Je pense aussi que Patricia subit en quelque sorte sa position de femme. Nous souffrons encore de l’image qui veut que les femmes ne sont pas faites pour bénéficier de pouvoir, qu’elles ne savent qu’en faire, et qu’il vaut mieux qu’elles écoutent les hommes, plus sages et expérimentés. Les femmes, dominées par leurs “humeurs” seraient bien trop sensibles et lunatiques !

Vous allez me dire “oui mais Marie, Patricia nous a dit que la P-DG est une femme !” Alors oui. Mais elle est surtout la fille de l’ancien P-DG. Qui, je suis prête à en mettre ma main au feu, conserve, via ce lien de sang, un regard sur les décisions prises dans la société. Le lien filial a pris le pas sur le genre de la repreneuse, cela compte peu dans la situation présente.

Alors que peut faire Patricia, une fois ces constats faits?

Les besoins sont assez clairs ici. Patricia a besoin de reconnaissance. Elle souhaite redorer le blason de la fonction RH, et par là même prouver sa propre valeur, sa propre utilité. C’est un besoin fondamental de l’être humain, si vous connaissez la pyramide de Maslow, je sais que vous en êtes déjà convaincues. C’est souvent la première chose dont les collaborateurices disent manquer. Les RH n’y font pas exception !

Mais Patricia peut elle obtenir cette reconnaissance dans cet environnement, un milieu qui ne souhaite pas particulièrement l’accompagnement de la fonction RH?

Elle a déjà commencé à parcourir un autre chemin et l’évoque : se la fournir elle même. Patricia est consciente de son potentiel et de l’utilité qu’elle apporte à celleux qui l’entourent. N’attendons pas trop de la part des autres une reconnaissance que nous pouvons nous fournir à nous mêmes. Aimons nous comme une amie le ferait pour nous.

Patricia nous dit également qu’elle est hypersensible, ce qui peut expliquer cette sensation de décalage par rapport aux autres, et ces besoins non satisfaits. Les hypersensibles vivent tout plus fort et ont beaucoup à apporter. Alors autant baigner dans un environnement qui permet de s’épanouir et d’apporter au monde tous les bienfaits possibles. Et c’est valable aussi pour les personnes qui ne sont pas hypersensibles, évidement !

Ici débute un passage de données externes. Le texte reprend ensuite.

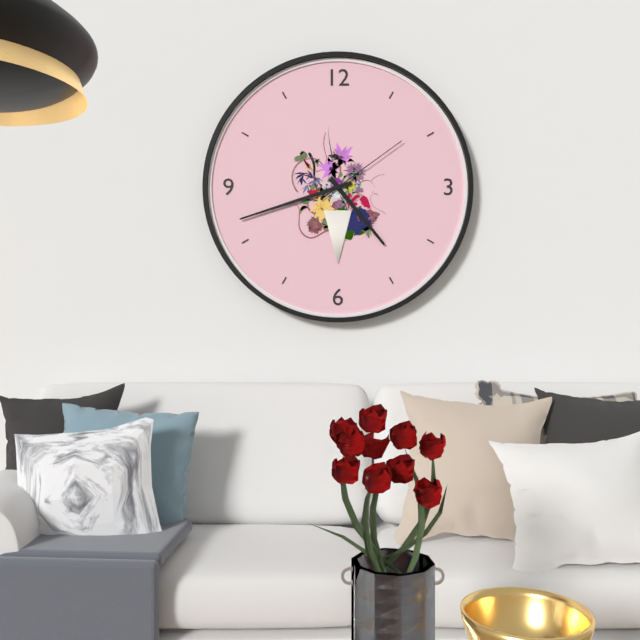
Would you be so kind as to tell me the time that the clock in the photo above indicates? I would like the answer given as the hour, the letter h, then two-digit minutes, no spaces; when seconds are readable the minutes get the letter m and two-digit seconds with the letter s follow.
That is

En fin de podcast, quand j’évoque l’avenir de la fonction, les paroles de Patricia sonnent très juste : elle évoque la digitalisation de la fonction, et le temps libre qui va en résulter. Que vont en faire les RH? Pour le moment, j’observe que le temps gagné sert à mettre en place plus de contrôle. La peur de l’incertitude est telle que plus la technologie nous permet de dégager du temps, plus ce temps est dévolu à contrôler cette technologie, à vérifier les données. Serait ce dans le fond une peur de ce temps libre, et de ce que nous pourrions en faire ? Nous n’avons jamais autant travaillé qu’à notre époque. Cela ne parait pas surprenant, à l’ère de la robotisation ? Si le sujet vous intéresse, je vous conseille l’excellent livre de Ruth Bregman, “Utopies Réalistes”. Trois essais sur l’avenir du monde dont j’adore la teneur.

En conclusion de notre conversation, Patricia semble se donner un conseil à elle même : rester soi même. En effet, quoi de plus important ? Une entreprise mérite t’elle que l’on sacrifie qui on est pour se conformer à qui elle voudrait que l’on soit?

J’espère que cette petite analyse vous a plu!